> _WHAT YOU NEED TO DO_
Copy out only the lines between the one holding "scientific name: Gynoxys marcapatana" and the one holding "collectors: M. Cárdenas", inclusive, swapping "state / province" for "region" and keeping everything else the same.

— start of RECORD SET —

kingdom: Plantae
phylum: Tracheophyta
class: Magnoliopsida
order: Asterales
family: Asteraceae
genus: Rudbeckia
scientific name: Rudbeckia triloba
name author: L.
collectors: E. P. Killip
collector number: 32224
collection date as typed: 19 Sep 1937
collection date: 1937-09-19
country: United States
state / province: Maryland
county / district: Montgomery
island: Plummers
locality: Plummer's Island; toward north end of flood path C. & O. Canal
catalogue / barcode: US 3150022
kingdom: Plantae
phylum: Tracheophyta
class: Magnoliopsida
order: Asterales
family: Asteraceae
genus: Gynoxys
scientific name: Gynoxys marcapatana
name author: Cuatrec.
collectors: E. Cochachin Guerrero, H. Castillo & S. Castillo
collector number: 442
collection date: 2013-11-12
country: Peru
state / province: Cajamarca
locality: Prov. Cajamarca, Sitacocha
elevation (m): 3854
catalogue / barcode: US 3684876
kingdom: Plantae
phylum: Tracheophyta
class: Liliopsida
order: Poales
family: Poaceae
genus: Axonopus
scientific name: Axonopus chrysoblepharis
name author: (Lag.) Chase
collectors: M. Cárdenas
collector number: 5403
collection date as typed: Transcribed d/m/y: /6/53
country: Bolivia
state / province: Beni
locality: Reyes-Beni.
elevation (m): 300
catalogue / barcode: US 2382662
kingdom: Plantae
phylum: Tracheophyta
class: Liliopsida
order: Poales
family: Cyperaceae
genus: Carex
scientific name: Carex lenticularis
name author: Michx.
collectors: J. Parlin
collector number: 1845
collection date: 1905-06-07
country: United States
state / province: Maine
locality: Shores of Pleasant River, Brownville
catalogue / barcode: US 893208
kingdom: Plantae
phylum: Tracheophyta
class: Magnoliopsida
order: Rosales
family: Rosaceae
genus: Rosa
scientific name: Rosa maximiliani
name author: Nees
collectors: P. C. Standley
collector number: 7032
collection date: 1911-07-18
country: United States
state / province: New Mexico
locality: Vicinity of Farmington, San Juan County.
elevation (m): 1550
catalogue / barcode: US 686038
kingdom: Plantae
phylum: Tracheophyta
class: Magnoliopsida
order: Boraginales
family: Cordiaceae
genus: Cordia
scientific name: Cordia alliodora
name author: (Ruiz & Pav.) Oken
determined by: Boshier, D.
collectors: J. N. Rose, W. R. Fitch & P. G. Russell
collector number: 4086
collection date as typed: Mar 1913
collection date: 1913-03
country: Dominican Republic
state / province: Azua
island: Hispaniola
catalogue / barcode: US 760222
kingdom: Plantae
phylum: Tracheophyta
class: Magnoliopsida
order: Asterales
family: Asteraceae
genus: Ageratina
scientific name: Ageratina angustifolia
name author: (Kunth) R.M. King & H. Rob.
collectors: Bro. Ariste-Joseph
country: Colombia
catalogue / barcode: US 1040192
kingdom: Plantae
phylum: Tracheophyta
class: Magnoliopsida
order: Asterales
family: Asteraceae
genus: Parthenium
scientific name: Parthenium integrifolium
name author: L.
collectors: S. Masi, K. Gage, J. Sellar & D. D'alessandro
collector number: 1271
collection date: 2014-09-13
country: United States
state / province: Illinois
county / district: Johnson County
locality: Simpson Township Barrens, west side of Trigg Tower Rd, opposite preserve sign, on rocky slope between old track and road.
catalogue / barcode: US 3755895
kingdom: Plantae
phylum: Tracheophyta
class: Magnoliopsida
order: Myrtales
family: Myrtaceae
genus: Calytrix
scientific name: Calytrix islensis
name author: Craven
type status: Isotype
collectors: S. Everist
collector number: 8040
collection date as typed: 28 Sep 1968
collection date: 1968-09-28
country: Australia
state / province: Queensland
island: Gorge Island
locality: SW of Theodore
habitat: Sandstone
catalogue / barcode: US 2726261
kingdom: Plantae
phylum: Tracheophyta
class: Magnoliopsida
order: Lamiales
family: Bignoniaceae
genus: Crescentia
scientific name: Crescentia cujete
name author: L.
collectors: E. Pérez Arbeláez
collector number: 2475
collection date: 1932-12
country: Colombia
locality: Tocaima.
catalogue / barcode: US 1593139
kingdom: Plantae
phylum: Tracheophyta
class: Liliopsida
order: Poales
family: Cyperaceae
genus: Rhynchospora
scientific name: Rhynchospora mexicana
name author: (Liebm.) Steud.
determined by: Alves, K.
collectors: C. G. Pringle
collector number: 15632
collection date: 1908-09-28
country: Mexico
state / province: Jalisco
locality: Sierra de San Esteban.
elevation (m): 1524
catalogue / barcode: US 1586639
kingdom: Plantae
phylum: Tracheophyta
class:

— end of RECORD SET —

> _TASK RESPONSE_
scientific name: Gynoxys marcapatana
name author: Cuatrec.
collectors: E. Cochachin Guerrero, H. Castillo & S. Castillo
collector number: 442
collection date: 2013-11-12
country: Peru
region: Cajamarca
locality: Prov. Cajamarca, Sitacocha
elevation (m): 3854
catalogue / barcode: US 3684876
kingdom: Plantae
phylum: Tracheophyta
class: Liliopsida
order: Poales
family: Poaceae
genus: Axonopus
scientific name: Axonopus chrysoblepharis
name author: (Lag.) Chase
collectors: M. Cárdenas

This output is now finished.